Story and Photographs by Lauren Lipscomb
A Studio Session and Interview with Meghan Purcell
I was first introduced to Meghan Purcell, half of the wife-husband duo that makes up Purcell Trading, and her artistry through her participation in a collaborative photo shoot with a mutual friend. She had brought several of her felted wool hangings to have photographed during the shoot together. Having been exposed to fiber art in the past, I was astonished by the uniquely striking nature of her designs. They are multi-dimensional and complex with layers of wool and mountainous landscapes tracing across the surfaces. In contrast, the organic elements of the wool and neutral tones produce a calming and grounding response. Stunning would not sufficiently compliment the depth of her art.
Over the following several months I became more familiar with her work and tone, observing it grow and strengthen. I found myself being drawn to the values she prioritized not only within her craft but those which are sewn into the foundation of her life. Her emphasis on utilizing sustainable and locally sourced materials reveals a depth in which she creates from, her work a token of love and gratitude to her community and environment. The words found across her site perfectly encompass this intention:
"To the revival of honest and simple."
It is more than just a piece of Purcell Trading's mission statement, it is a life motto found in the corners of her home and studio where the walls are lined with items that carry a story all their own. It is equally prevalent in the ways in which she has been drawn to this work, a journey that can be found within our interview below.

* **What you will do**:
A) Copy out the part of the Purcell profile that begins with the words containing "Over the following" and ends with "our interview below.".
B) Condense the Purcell profile paragraph beginning "Over the following several months" into a short bulleted list that keeps its main facts.
C) Summarize the Purcell profile in two sentences.
The material has no connection to the Purcell profile.

* **Provided material**:
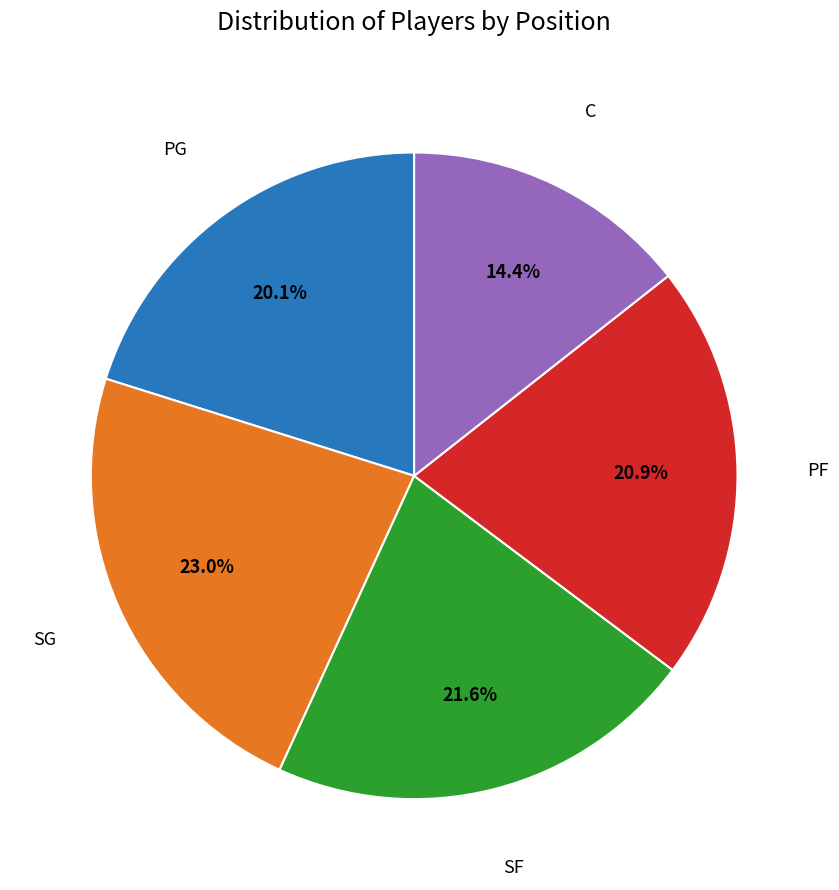

Is there any slice that represents more than half of the pie?

No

* **Answers**:
A)
Over the following several months I became more familiar with her work and tone, observing it grow and strengthen. I found myself being drawn to the values she prioritized not only within her craft but those which are sewn into the foundation of her life. Her emphasis on utilizing sustainable and locally sourced materials reveals a depth in which she creates from, her work a token of love and gratitude to her community and environment. The words found across her site perfectly encompass this intention:
"To the revival of honest and simple."
It is more than just a piece of Purcell Trading's mission statement, it is a life motto found in the corners of her home and studio where the walls are lined with items that carry a story all their own. It is equally prevalent in the ways in which she has been drawn to this work, a journey that can be found within our interview below.

B)
- Over several months, the writer grew more familiar with Purcell's work and saw it grow and strengthen.
- The writer was drawn to the values Purcell prioritizes in her craft and her life.
- She emphasizes sustainable, locally sourced materials.
- Her work is a token of love and gratitude to her community and environment.
- Words on her site express this intention.

C) The writer met Meghan Purcell, half of the wife-husband duo behind Purcell Trading, at a collaborative photo shoot where Purcell brought felted wool hangings with layered wool, mountainous landscapes, and calming neutral tones. Purcell emphasizes sustainable, locally sourced materials, and her motto, "To the revival of honest and simple," runs through her home, her studio, and the path that drew her to this work, which the interview explores.